In a complaint unsealed this week and dated February 29, the prosecutors alleged that Peter Ajak, a former economist with the World Bank, and an associate, Abraham Chol Keech, intended to send the weapons to “opposition groups seeking to effect a non-democratic regime change in South Sudan”.
Ajak, 40, has been a fierce critic of South Sudanese President Salva Kiir’s government. He was jailed in 2018 and charged with treason.
Those charges were dropped, but he was convicted of disturbing the peace over interviews he gave to foreign media. Kiir later pardoned him.
The Justice Department alleged in the complaint that the defendants violated US law making it illegal to export weapons to South Sudan, which is subject to a U.N. arms embargo.
The country has endured years of civil war and fighting between armed groups since winning independence from Sudan in 2011.
It was not immediately clear if Ajak and Keech were represented by counsel. Ajak did not immediately respond to an emailed request for comment. Keech did not immediately respond to requests for comment sent to his social media accounts.
Between February 2023 and February 2024, Ajak and Keech tried to buy weapons from undercover law enforcement agents and smuggle them to South Sudan through a third country, according to the complaint.
As part of the alleged scheme, they agreed to an arms contract worth nearly $4 million and requested a “fake contract” that said the funds were for things like equipment related to “human rights, humanitarian, and civil engagement inside South Sudan refugee camps”, the complaint said.
Ajak fled to the United States as a child during South Sudan’s independence war. He is currently a non-resident fellow at the Harvard Kennedy School’s Belfer Center for Science and International Affairs.
On Wednesday the top UN food official warned that the conflict raging for about a year between rival generals in Sudan risks creating the world’s largest hunger crisis.
Cindy McCain, head of the World Food Programme (WFP), said the fighting in Sudan, which pits the country’s military against a paramilitary group, has shattered the lives of millions across the north-eastern African nation, while the world’s attention is focused on the Israel-Hamas conflict.
As she wrapped up a trip to neighbouring South Sudan, where hundreds of thousands of Sudanese had fled the fighting in their home country, Ms McCain said: “The war in Sudan risks triggering the world’s largest hunger crisis.”
The UN food agency said some 18 million people across Sudan face acute hunger, with the most desperate trapped behind the front lines.
Sudan plunged into chaos in mid-April when clashes erupted in the capital, Khartoum, between the country’s military, led by Gen Abdel Fattah Burhan, and paramilitaries known as Rapid Support Forces, commanded by Gen Mohammed Hamdan Dagalo.
The fighting quickly spread across the nation, especially urban areas but also the unsettled western Darfur region.
Thousands of people have been killed, including between 10,000 and 15,000 people, when paramilitary forces and allied Arab militias rampaged through a Darfur town last year.

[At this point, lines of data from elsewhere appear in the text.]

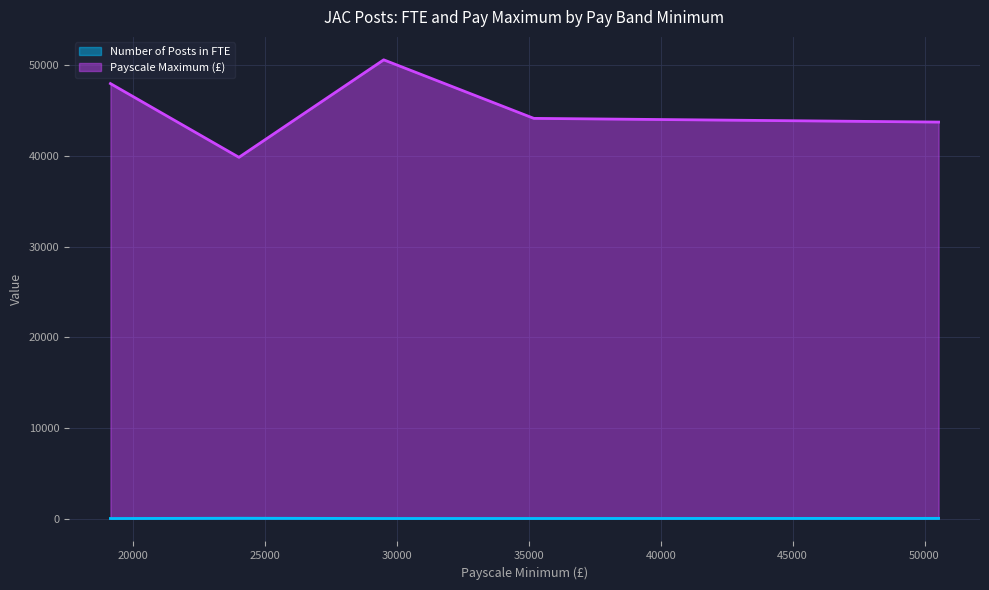

What is the difference between the maximum and minimum values in the Number of Posts in FTE series?

29.5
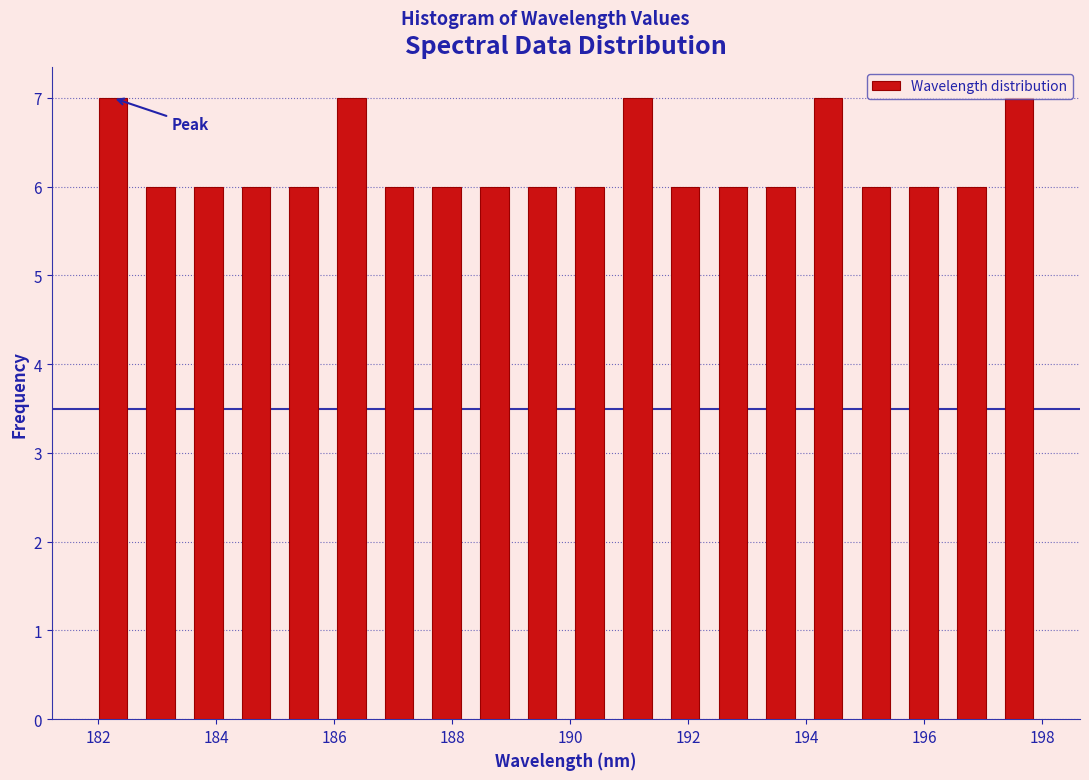

What is the height of the bar covering 181.8 to 182.6 on the x-axis? Neither the bar edges nor the heights are printed on the chart, so give them approximately, as read against the axes.

7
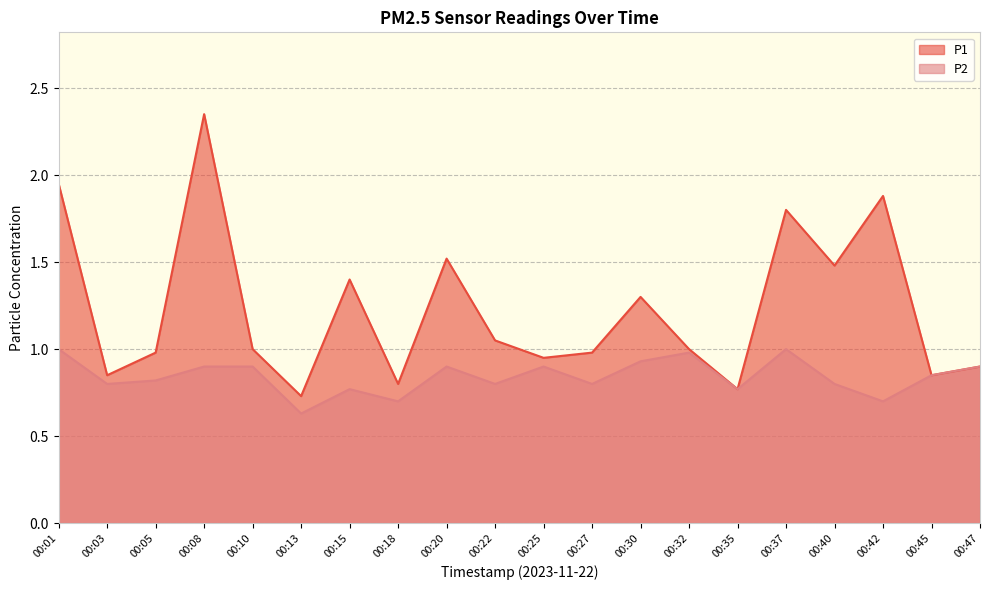

Reading right to left, transcribe all the data shown in this chart.

P1: 0.9	0.8	1.9	1.5	1.8	0.8	1.0	1.3	1.0	0.9	1.1	1.5	0.8	1.4	0.7	1.0	2.4	1.0	0.8	1.9
P2: 0.9	0.8	0.7	0.8	1.0	0.8	1.0	0.9	0.8	0.9	0.8	0.9	0.7	0.8	0.6	0.9	0.9	0.8	0.8	1.0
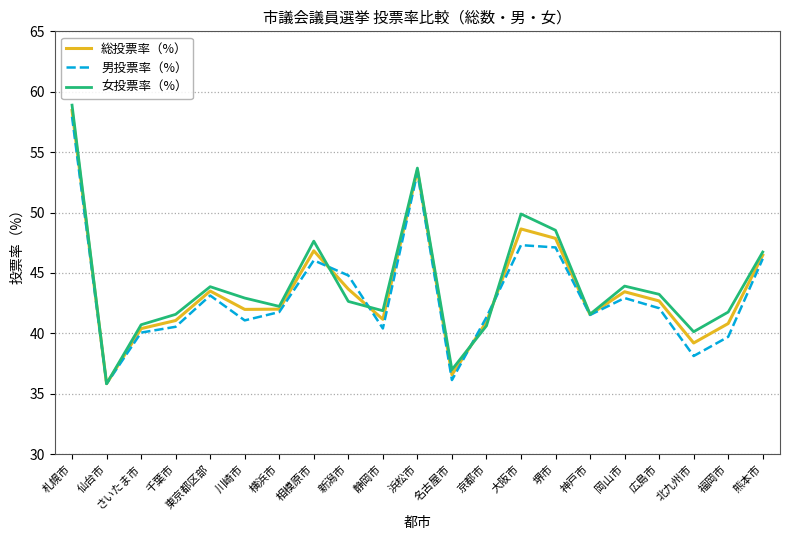

How many interior local peaks does the 総投票率（%） series have?

5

Two decades ago, Darfur became synonymous with genocide and war crimes, particularly by the notorious Janjaweed Arab militias, against populations that identify as Central or East African.
Ms McCain said: “Twenty years ago, Darfur was the world’s largest hunger crisis and the world rallied to respond. But today, the people of Sudan have been forgotten.”
The conflict has uprooted more than 10 million people either to safer areas inside Sudan or to neighbouring countries, according to the UN agencies.
Ms McCain called for the warring parties to stop fighting and allow humanitarian agencies to provide their life-saving assistance.
“The consequences of inaction go far beyond a mother unable to feed her child and will shape the region for years to come,” she said.